> Questions to answer:
**A)** Can you translate this sentence from the Army Reserve passage into Spanish: "The CAR serves for a four-year term, which can be renewed once for a total of eight years."
**B)** Would you copy word for word the part of the Army Reserve passage that opens with the words "Until 1968, the" and closes with "of Army Reserve."?

(Document section)

As an officer's appointment in the United States Armed Forces, the nominee requires confirmation by the United States Senate by majority vote. The chief of Army Reserve is nominated for appointment by the president of the United States with the advice and/or recommendation of the secretary of defense and secretary of the Army, as well as a determination from the chairman of the Joint Chiefs of Staff that the nominee has had significant joint duty experience.

Until 1968, the office of the chief of the Army Reserve was not set by statute due to concerns that institutionalizing a commander of Army reserve forces would separate it from the Regular Army, much like how the Militia Act of 1903 had rendered the early National Guard independent from the Regular Army. On 17 May 1968, Major General William J. Sutton was confirmed by the Senate in accordance with the passage of , thus making Sutton the first statutory Chief of Army Reserve.

The CAR's rank was initially that of major in 1923, and was successively raised to colonel in 1924, to brigadier general in 1933 (making Charles D. Herron the first CAR to hold general officer rank), and to major general in 1950. The CAR's rank, alongside those of reserve leaders of other service branches, was raised to lieutenant general in the National Defense Authorization Act of 2001, making Thomas J. Plewes, then chief of Army Reserve, the first to hold three-star rank. The statutory requirement for the CAR to hold the rank of lieutenant general was repealed in the 2017 NDAA, but the officeholder is still appointed to that rank.

The CAR serves for a four-year term, which can be renewed once for a total of eight years.

(End Document section)
(Data listing)

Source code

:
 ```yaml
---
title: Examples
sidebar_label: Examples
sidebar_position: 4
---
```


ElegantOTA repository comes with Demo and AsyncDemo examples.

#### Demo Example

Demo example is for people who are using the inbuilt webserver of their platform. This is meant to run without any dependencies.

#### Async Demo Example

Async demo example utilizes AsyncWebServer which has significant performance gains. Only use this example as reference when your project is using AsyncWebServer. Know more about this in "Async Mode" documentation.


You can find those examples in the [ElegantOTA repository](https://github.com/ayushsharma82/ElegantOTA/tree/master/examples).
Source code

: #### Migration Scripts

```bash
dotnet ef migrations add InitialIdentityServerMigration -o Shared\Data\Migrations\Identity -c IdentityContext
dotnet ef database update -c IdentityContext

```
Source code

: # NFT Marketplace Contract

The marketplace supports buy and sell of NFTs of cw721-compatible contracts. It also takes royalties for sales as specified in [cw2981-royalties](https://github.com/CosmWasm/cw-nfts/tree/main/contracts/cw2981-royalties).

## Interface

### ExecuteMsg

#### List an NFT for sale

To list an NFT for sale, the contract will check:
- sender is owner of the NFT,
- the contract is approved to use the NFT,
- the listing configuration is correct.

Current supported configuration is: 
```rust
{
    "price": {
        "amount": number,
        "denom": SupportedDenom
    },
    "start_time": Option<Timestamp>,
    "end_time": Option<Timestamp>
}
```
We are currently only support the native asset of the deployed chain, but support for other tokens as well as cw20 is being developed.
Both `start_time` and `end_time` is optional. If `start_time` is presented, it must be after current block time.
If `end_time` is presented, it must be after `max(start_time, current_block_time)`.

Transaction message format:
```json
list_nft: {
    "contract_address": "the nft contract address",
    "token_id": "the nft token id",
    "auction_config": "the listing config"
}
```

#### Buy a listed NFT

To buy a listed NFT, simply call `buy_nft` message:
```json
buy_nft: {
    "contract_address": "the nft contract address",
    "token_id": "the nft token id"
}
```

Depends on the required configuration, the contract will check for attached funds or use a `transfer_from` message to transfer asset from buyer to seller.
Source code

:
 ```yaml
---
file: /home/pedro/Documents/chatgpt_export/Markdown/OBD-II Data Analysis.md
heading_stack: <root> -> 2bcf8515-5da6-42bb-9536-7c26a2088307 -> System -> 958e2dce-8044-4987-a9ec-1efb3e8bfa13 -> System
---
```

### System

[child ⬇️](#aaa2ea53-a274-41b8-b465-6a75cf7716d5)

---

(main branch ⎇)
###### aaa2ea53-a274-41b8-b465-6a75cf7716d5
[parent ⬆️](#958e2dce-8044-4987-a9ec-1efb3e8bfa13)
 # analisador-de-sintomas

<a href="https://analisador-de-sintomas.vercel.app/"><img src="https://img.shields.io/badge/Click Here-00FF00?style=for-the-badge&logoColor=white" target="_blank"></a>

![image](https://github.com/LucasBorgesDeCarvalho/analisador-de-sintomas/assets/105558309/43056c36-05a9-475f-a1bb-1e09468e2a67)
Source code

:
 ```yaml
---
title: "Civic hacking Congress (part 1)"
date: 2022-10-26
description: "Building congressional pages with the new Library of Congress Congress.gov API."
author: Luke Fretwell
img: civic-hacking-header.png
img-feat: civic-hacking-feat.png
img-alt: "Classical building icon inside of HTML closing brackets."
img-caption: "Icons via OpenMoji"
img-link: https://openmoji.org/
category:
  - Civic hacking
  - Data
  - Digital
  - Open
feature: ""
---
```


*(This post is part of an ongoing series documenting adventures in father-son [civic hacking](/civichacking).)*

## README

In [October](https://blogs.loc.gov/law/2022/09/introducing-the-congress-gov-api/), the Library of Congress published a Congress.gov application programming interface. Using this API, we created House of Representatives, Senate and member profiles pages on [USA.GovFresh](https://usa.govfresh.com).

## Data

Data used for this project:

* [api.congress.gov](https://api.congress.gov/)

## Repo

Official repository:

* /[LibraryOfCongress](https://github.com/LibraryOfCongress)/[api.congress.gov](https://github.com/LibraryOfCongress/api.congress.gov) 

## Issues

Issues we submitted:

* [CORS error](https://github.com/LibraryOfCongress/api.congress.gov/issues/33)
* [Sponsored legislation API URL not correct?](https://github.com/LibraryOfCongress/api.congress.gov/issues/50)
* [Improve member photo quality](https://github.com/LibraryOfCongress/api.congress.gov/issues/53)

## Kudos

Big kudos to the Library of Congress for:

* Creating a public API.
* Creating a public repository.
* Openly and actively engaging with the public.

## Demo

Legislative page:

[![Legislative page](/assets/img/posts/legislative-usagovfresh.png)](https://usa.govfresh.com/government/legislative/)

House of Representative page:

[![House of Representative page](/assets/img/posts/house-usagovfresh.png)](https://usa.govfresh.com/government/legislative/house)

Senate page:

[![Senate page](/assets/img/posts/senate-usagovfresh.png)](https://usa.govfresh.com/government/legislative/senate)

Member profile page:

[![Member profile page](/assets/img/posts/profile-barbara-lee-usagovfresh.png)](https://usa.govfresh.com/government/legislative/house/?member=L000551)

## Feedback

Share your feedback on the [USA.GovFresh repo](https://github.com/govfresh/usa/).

(End Data listing)

> Answers to this exercise:
**A)** El CAR cumple un mandato de cuatro años, que puede renovarse una vez hasta un total de ocho años.

**B)**
Until 1968, the office of the chief of the Army Reserve was not set by statute due to concerns that institutionalizing a commander of Army reserve forces would separate it from the Regular Army, much like how the Militia Act of 1903 had rendered the early National Guard independent from the Regular Army. On 17 May 1968, Major General William J. Sutton was confirmed by the Senate in accordance with the passage of , thus making Sutton the first statutory Chief of Army Reserve.